Your answer is generally true, but the question is asking you to list the possible outcomes for this particular state. If the probability of a particular outcome turned out to be 0 for the given state, you shouldn't list the outcome as one of the possible results of the measurement. For example, if you had instead been given the state $\Psi = \frac{1}{\sqrt 2}\phi_1^Q + \frac{1}{\sqrt 2}\phi_2^Q$, you would not list $-1$ as one of the the possible outcomes because $a_3 = 0$ for this particular state.

I see thank you - I think what threw me off was just the wording of the question (as this was the only question in a series of superposition question that involved the eigenvalues) and I expected to utilise more information than I needed.

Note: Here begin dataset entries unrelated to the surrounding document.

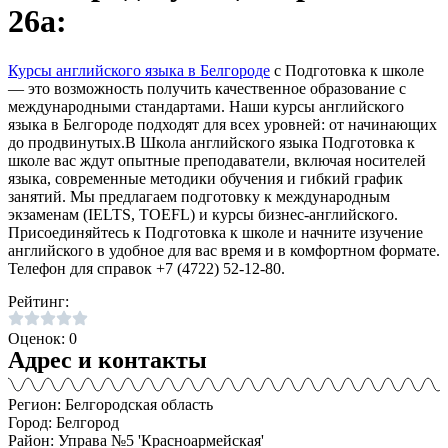
26а:
Курсы английского языка в Белгороде
с Подготовка к школе
— это возможность получить качественное образование с
международными стандартами. Наши курсы английского
языка в Белгороде подходят для всех уровней: от начинающих
до продвинутых.В Школа английского языка Подготовка к
школе вас ждут опытные преподаватели, включая носителей
языка, современные методики обучения и гибкий график
занятий. Мы предлагаем подготовку к международным
экзаменам (IELTS, TOEFL) и курсы бизнес-английского.
Присоединяйтесь к Подготовка к школе и начните изучение
английского в удобное для вас время и в комфортном формате.
Телефон для справок +7 (4722) 52-12-80.
Рейтинг:
Оценок: 0
Адрес и контакты
Регион: Белгородская область
Город: Белгород
Район: Управа №5 'Красноармейская'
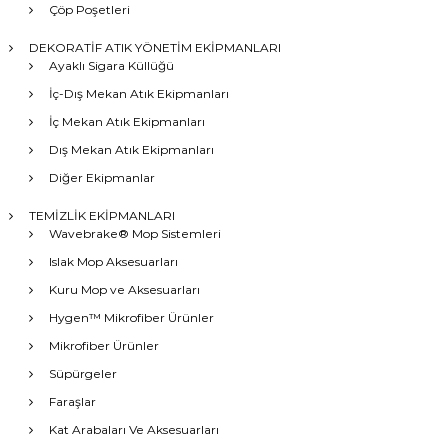
Çöp Poşetleri
DEKORATİF ATIK YÖNETİM EKİPMANLARI
Ayaklı Sigara Küllüğü
İç-Dış Mekan Atık Ekipmanları
İç Mekan Atık Ekipmanları
Dış Mekan Atık Ekipmanları
Diğer Ekipmanlar
TEMİZLİK EKİPMANLARI
Wavebrake® Mop Sistemleri
Islak Mop Aksesuarları
Kuru Mop ve Aksesuarları
Hygen™ Mikrofiber Ürünler
Mikrofiber Ürünler
Süpürgeler
Faraşlar
Kat Arabaları Ve Aksesuarları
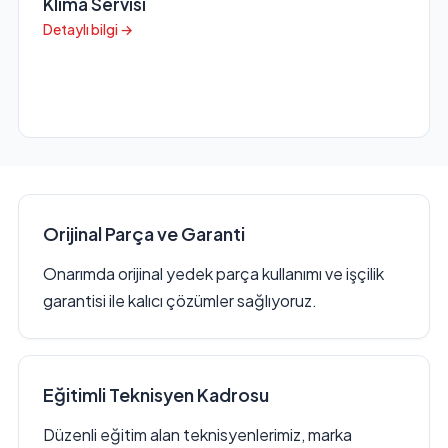
Klima Servisi
Detaylı bilgi →
Orijinal Parça ve Garanti
Onarımda orijinal yedek parça kullanımı ve işçilik
garantisi ile kalıcı çözümler sağlıyoruz.
Eğitimli Teknisyen Kadrosu
Düzenli eğitim alan teknisyenlerimiz, marka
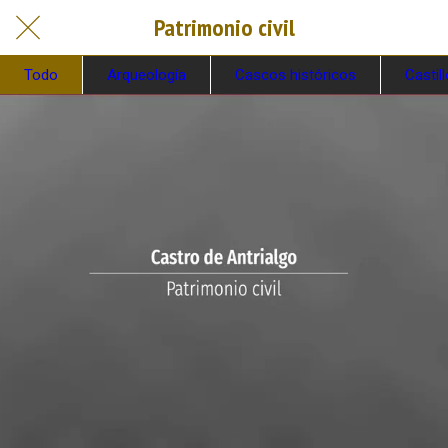
Patrimonio civil
Todo
Arqueología
Cascos históricos
Castil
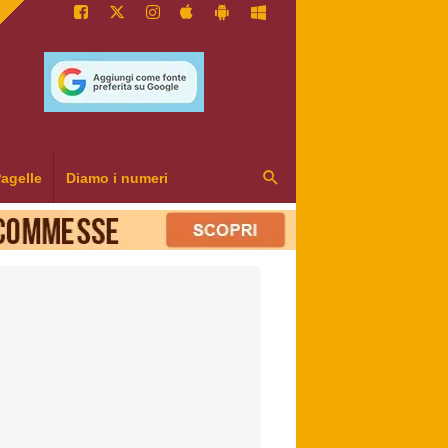
agelle
Diamo i numeri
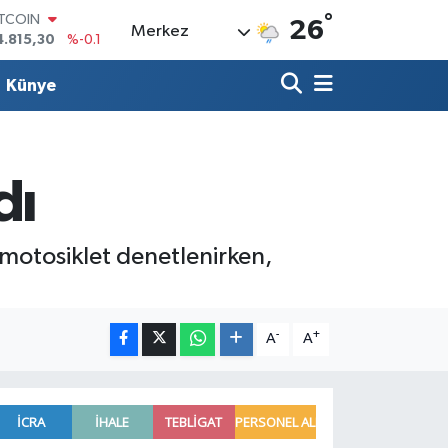
ITCOIN
°
26
Merkez
4.815,30
%-0.1
OLAR
7,7436
%0.18
Künye
URO
5,2510
%0.32
TERLİN
4,4811
%0.38
RAM ALTIN
dı
660.55
%0
İST100
3.779
%-14
 motosiklet denetlenirken,
-
+
A
A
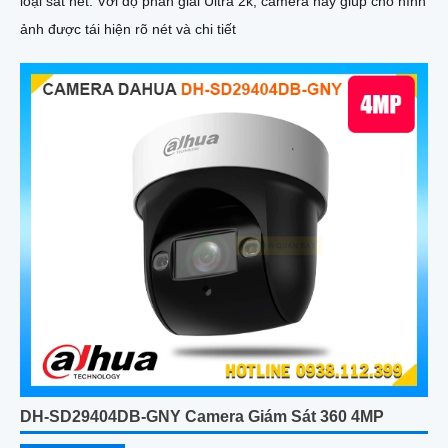
loại sắt nét. Với độ phân giải Ultra 2k, camera này giúp cho hình
ảnh được tái hiện rõ nét và chi tiết
DH-SD29404DB-GNY Camera Giám Sát 360 4MP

On from that could you possibly recommend any resources that are good at getting the introductrory level understanding in QM particularly with the terminology. I'm a wee Y2 Astrophys student and I'm not feeling terribly confident in my work using university resources just due to the "choppyness" of content covered instead of a thorough coverage.

We use the Quantum Mechanics by Alastair I. M. Rae and Jim Napolitano but the lack of examples restrict my practical abilities when it comes to questions. Many thanks

 

[koil_]

This isn't wrong, as such, but instead I would have written:
$$P(Q_1)=\frac{4}{49}, P(Q_2)=\frac{9}{49}, P(Q_3)=\frac{36}{49} $$
Can you see why?

I would like to say because, when a measurement is made, the wavefunction will collapse into one of the superposition eigenfunctions $\phi_n$ where the operator $\hat{Q}$ on $\phi_n$ will 'output' the eigenvalue $Q_n$?

 

[PeroK]

I would like to say because, when a measurement is made, the wavefunction will collapse into one of the superposition eigenfunctions $\phi_n$ where the operator $\hat{Q}$ on $\phi_n$ will 'output' the eigenvalue $Q_n$?

I would say because the probabilities are fundamentally related to the outcome of the experiment: and the outcome of the experiment is the measurement $Q_n$. The probability of each measurement value describes the experimental outcomes. The wave-function and its collapse are the underlying QM machinery, as it were. So, it seems more pointed to me to relate probabilities to what you measure, rather than what the wave function may or may not be doing in the background.